= Exercise description =
Write out the listing's lines word for word, from the line containing "1. [Sign up" to the line containing "In addition, for", including both of those lines.

= Supplied material =
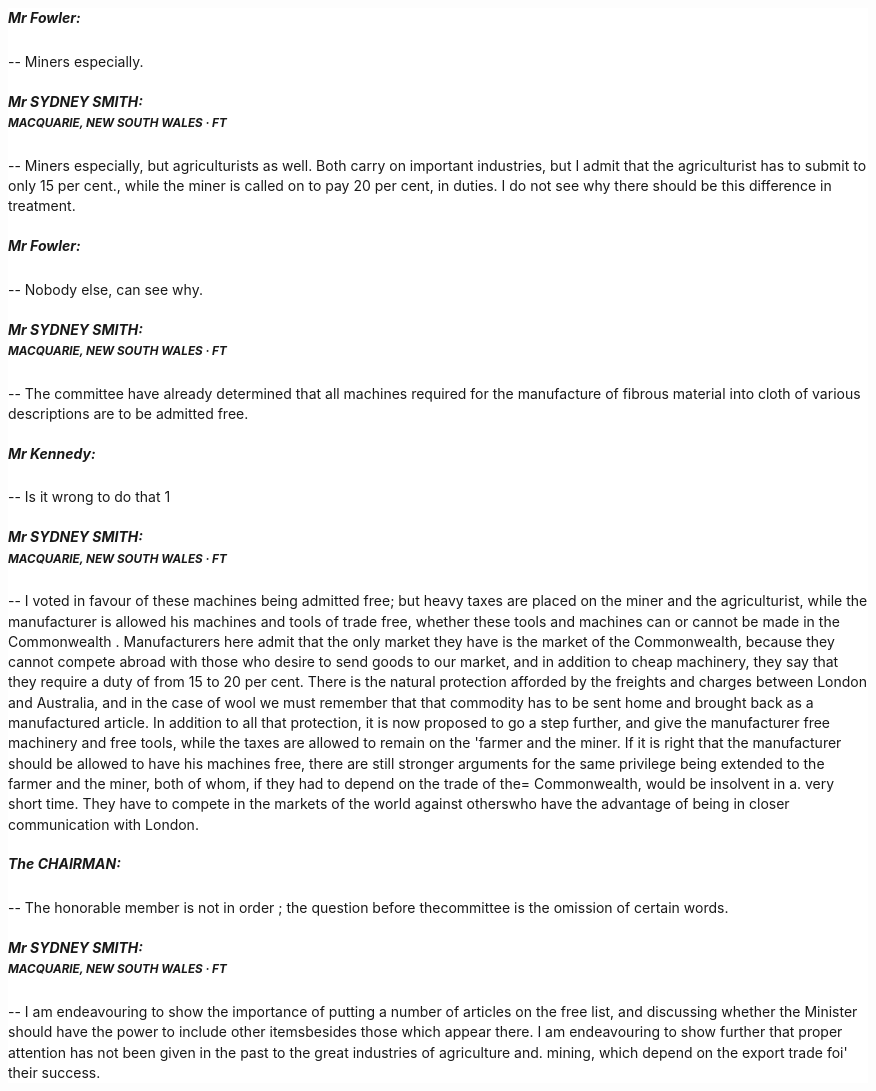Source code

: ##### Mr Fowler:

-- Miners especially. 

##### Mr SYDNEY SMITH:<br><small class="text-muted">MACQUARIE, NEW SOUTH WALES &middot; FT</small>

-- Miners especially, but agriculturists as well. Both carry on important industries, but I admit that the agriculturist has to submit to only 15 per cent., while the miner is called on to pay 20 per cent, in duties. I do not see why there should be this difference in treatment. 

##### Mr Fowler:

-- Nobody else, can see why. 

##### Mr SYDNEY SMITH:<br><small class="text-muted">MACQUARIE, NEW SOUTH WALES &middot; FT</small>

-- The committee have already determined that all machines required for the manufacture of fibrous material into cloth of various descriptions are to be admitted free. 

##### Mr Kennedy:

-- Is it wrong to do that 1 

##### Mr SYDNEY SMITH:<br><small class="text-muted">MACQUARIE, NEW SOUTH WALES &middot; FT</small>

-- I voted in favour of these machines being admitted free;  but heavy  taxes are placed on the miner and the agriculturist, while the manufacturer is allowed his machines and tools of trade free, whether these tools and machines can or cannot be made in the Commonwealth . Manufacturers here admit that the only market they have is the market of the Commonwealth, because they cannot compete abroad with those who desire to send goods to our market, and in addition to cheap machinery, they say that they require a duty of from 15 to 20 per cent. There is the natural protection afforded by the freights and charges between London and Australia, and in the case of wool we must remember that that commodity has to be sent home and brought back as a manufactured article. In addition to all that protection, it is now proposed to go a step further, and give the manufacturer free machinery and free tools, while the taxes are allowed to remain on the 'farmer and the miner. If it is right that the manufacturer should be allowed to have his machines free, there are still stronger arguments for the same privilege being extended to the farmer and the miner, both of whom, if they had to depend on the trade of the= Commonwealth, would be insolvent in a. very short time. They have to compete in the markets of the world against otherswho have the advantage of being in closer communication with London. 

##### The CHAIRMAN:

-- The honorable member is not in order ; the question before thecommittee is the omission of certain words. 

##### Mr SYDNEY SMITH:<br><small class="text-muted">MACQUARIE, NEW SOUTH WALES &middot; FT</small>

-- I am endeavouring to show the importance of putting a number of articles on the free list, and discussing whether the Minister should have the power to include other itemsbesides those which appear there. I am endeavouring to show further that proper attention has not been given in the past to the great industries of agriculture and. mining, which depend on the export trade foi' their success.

* * *

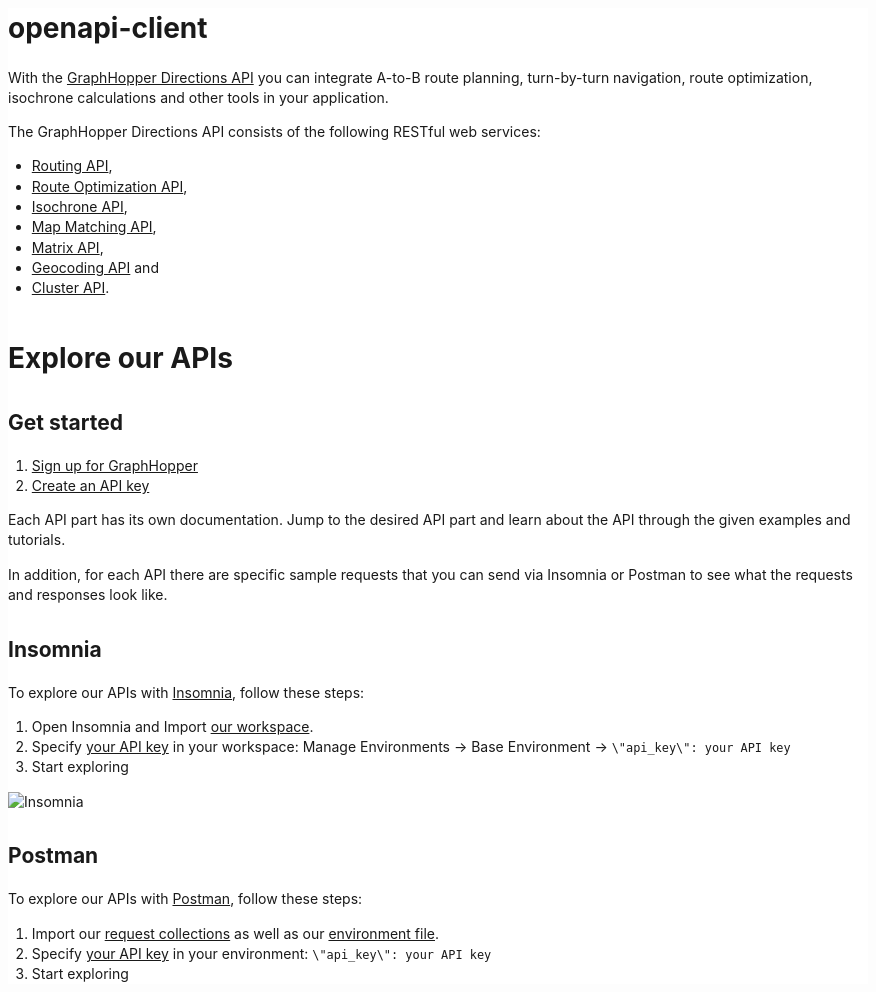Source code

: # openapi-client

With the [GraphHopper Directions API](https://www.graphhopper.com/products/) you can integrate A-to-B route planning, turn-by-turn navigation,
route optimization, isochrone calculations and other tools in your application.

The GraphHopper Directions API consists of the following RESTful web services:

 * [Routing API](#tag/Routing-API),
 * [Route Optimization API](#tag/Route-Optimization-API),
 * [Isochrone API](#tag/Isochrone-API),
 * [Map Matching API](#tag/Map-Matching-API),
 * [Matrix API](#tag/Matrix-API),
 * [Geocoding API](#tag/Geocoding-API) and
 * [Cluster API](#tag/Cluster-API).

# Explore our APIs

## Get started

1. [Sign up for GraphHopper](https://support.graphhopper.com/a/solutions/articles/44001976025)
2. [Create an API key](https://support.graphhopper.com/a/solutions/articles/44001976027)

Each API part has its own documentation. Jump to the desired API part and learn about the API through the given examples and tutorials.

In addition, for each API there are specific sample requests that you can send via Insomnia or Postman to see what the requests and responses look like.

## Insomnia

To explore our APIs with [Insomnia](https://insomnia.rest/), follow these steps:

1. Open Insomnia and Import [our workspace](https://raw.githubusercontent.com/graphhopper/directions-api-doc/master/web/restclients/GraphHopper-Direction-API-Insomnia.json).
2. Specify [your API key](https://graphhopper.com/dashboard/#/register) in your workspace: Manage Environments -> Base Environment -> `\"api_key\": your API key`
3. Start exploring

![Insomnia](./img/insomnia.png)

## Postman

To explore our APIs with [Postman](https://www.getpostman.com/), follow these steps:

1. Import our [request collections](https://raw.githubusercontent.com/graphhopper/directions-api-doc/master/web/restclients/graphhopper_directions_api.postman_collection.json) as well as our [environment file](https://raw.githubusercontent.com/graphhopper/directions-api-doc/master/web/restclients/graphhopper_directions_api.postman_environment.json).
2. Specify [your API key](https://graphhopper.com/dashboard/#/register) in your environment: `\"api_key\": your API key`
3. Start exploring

--

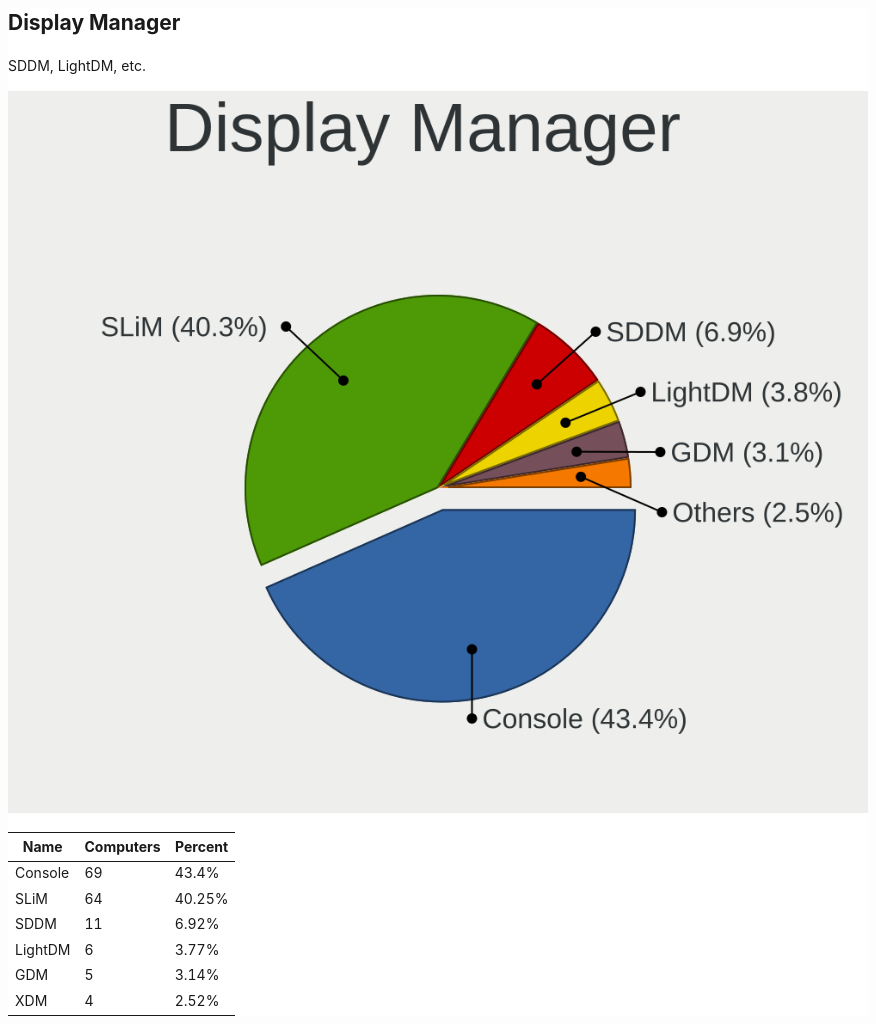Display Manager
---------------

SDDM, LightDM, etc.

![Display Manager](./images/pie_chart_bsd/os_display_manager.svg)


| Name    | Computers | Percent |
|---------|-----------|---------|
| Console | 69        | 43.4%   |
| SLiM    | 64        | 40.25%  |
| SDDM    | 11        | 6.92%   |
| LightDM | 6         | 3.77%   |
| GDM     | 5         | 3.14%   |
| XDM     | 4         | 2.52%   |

= Solution =
1. [Sign up for GraphHopper](https://support.graphhopper.com/a/solutions/articles/44001976025)
2. [Create an API key](https://support.graphhopper.com/a/solutions/articles/44001976027)

Each API part has its own documentation. Jump to the desired API part and learn about the API through the given examples and tutorials.

In addition, for each API there are specific sample requests that you can send via Insomnia or Postman to see what the requests and responses look like.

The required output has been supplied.